The status of Russian Jewry has long been a subject of intense international interest. The collapse of the Soviet empire resulted in unprecedented access to historical records and has shed new light on the history of the Jewish people within Russia. Central to this history are the early years of the twentieth century, leading up to the Revolution of 1917.
At the turn of the century, Jewish liberals in Russia were pursuing traditional strategies aimed at bolstering the position of their people. Among these were the dissemination of propaganda aimed at enlightening Russian society about the plight of its Jews and the establishment of a legal defense bureau. During the Revolution of 1905, these same liberals stepped up their efforts, aggressively mobilizing and politicizing Russian Jewry and lobbying for legal emancipation in Parliament.

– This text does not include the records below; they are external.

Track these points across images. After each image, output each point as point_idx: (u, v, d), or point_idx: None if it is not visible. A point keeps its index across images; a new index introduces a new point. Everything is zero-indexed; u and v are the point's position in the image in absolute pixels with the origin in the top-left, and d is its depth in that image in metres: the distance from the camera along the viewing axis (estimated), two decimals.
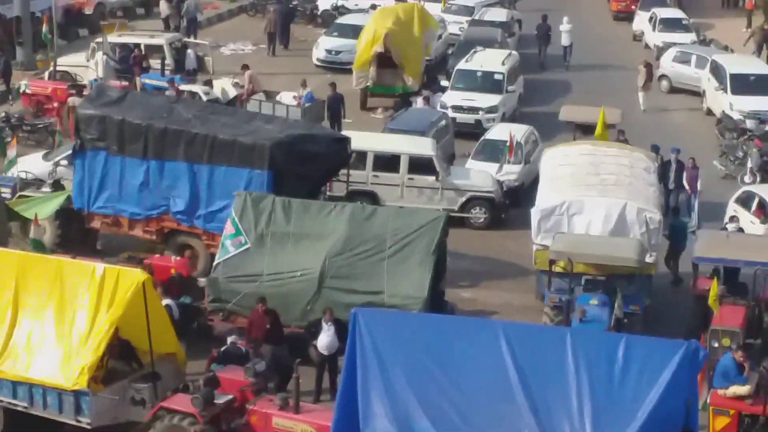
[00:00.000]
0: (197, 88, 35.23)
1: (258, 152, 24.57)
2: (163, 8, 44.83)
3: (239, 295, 21.90)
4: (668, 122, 37.01)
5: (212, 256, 23.74)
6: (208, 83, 35.92)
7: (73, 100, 32.45)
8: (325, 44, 41.91)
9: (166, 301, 20.77)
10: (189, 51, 38.53)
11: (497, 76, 36.26)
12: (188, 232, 25.49)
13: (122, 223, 26.03)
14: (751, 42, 40.53)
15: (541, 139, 32.17)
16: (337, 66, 40.75)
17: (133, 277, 18.61)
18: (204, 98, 33.96)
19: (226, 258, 22.43)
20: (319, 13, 47.50)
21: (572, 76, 41.71)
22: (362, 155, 28.62)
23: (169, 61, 37.70)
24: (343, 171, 27.07)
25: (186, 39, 40.37)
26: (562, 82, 41.08)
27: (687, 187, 28.82)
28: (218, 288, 22.15)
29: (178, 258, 24.13)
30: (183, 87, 34.76)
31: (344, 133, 28.57)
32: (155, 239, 25.79)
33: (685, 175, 28.94)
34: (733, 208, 27.54)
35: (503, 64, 36.85)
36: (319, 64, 41.69)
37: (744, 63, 37.59)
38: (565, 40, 43.46)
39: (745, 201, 27.50)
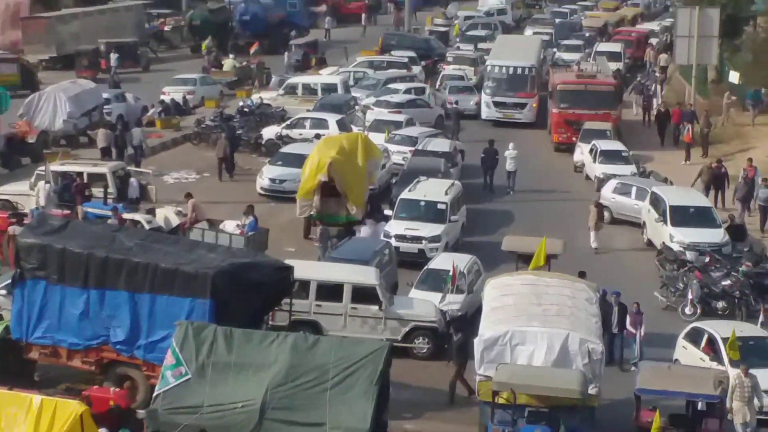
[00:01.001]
0: (140, 216, 35.12)
1: (200, 281, 24.46)
2: (101, 138, 44.81)
3: (179, 428, 21.55)
4: (609, 253, 37.27)
5: (152, 387, 23.40)
6: (151, 212, 35.84)
7: (13, 229, 32.22)
8: (269, 173, 42.04)
9: None
10: (132, 179, 38.50)
11: (440, 206, 36.47)
12: (128, 362, 25.20)
13: (61, 353, 25.70)
14: (698, 182, 40.88)
15: (483, 269, 32.26)
16: (281, 195, 40.86)
17: (71, 408, 18.37)
18: (146, 227, 33.83)
19: (166, 389, 22.11)
20: (263, 142, 47.74)
21: (515, 206, 42.02)
22: (305, 284, 28.59)
23: (111, 189, 37.65)
24: (286, 300, 26.97)
25: (129, 167, 40.39)
26: (505, 212, 41.37)
27: (632, 330, 28.76)
28: (157, 420, 21.79)
29: (117, 389, 23.78)
30: (125, 215, 34.64)
31: (287, 261, 28.52)
32: (94, 370, 25.45)
33: (629, 319, 28.92)
34: (681, 344, 27.64)
35: (446, 193, 37.08)
36: (263, 192, 41.78)
37: (683, 195, 38.07)
38: (510, 166, 44.00)
39: (693, 337, 27.61)
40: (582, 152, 46.65)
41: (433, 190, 37.34)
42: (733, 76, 55.24)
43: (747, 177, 39.41)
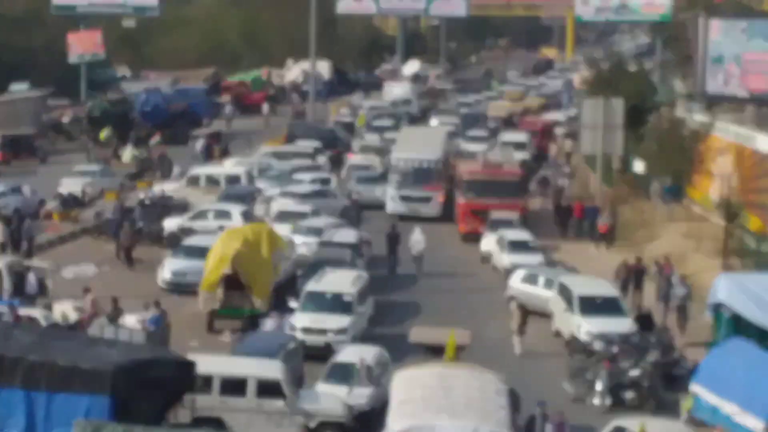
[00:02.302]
0: (37, 312, 34.13)
1: (99, 378, 23.73)
2: None
3: None
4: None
5: None
6: (48, 307, 34.86)
7: None
8: (171, 266, 41.28)
9: None
10: (29, 274, 37.51)
11: (347, 298, 36.00)
12: None
13: None
14: (616, 280, 40.50)
15: (391, 361, 31.73)
16: (183, 288, 40.04)
17: None
18: (43, 323, 32.92)
19: None
20: (164, 234, 46.93)
21: (422, 297, 41.65)
22: (208, 380, 27.84)
23: (7, 285, 36.60)
24: (189, 396, 26.24)
25: (26, 262, 39.39)
26: (412, 303, 40.96)
27: None
28: None
29: None
30: (22, 311, 33.66)
31: (190, 356, 27.75)
32: None
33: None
34: None
35: (353, 285, 36.66)
36: (164, 286, 40.97)
37: (591, 285, 37.95)
38: (416, 251, 43.95)
39: None
40: (489, 242, 46.57)
41: (340, 281, 36.90)
42: (638, 166, 55.76)
43: (663, 273, 39.04)
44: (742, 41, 52.39)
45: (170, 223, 47.24)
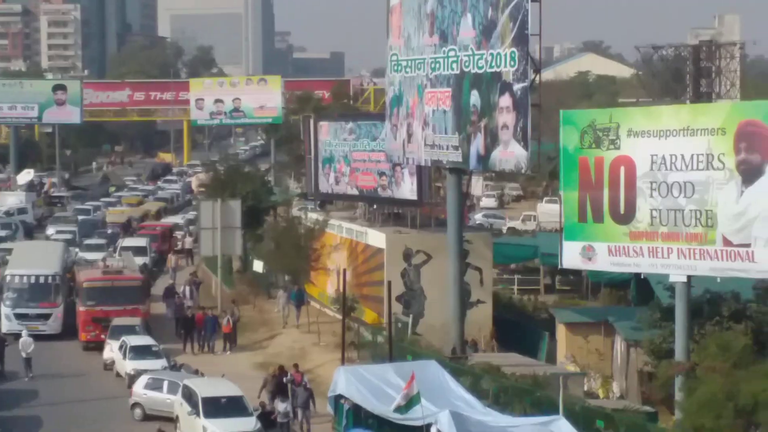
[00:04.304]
0: None
1: None
2: None
3: None
4: None
5: None
6: None
7: None
8: None
9: None
10: None
11: None
12: None
13: None
14: (264, 392, 39.86)
15: None
16: None
17: None
18: None
19: None
20: None
21: (43, 410, 40.55)
22: None
23: None
24: None
25: None
26: (31, 417, 39.78)
27: None
28: None
29: None
30: None
31: None
32: None
33: None
34: None
35: None
36: None
37: (215, 385, 38.10)
38: (25, 353, 43.25)
39: None
40: (112, 349, 45.97)
41: None
42: (258, 265, 56.72)
43: (294, 383, 38.52)
44: (350, 141, 54.62)
45: None
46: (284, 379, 38.80)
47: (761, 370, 31.32)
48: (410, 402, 29.74)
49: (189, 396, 37.01)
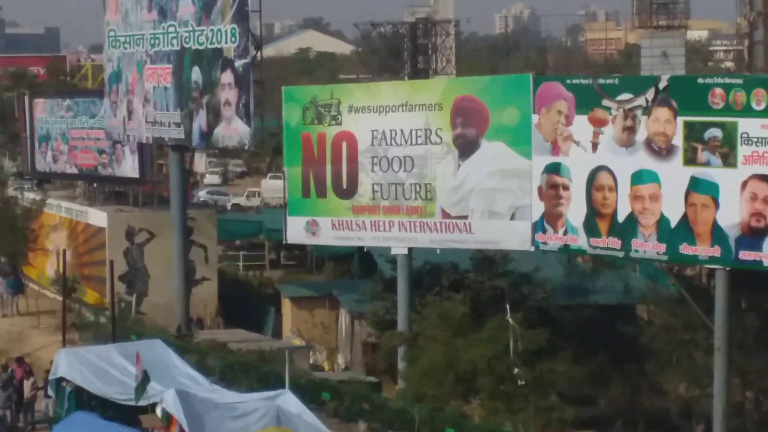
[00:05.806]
0: None
1: None
2: None
3: None
4: None
5: None
6: None
7: None
8: None
9: None
10: None
11: None
12: None
13: None
14: None
15: None
16: None
17: None
18: None
19: None
20: None
21: None
22: None
23: None
24: None
25: None
26: None
27: None
28: None
29: None
30: None
31: None
32: None
33: None
34: None
35: None
36: None
37: None
38: None
39: None
40: None
41: None
42: None
43: (15, 378, 35.15)
44: (68, 119, 53.31)
45: None
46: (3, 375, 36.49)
47: (479, 338, 32.34)
48: (143, 383, 29.32)
49: None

After Stolypin's coup d'tat in 1907 and in the years preceding Bolshevik victory, Jewish forces radically changed their focus, opting not just to lobby non-Jewish institutions on the behalf of Jewish interests but to modernize the Jewish community itself. This shift to an inward-looking, organic activism had as its goal the integration of Jews into a modernizing Russian society and economy. As this revisionist history convincingly argues, Jewish political activists, contrary to general perceptions of the era, were therefore significant players in transforming and modernizing Jewish society during the Tsarist era.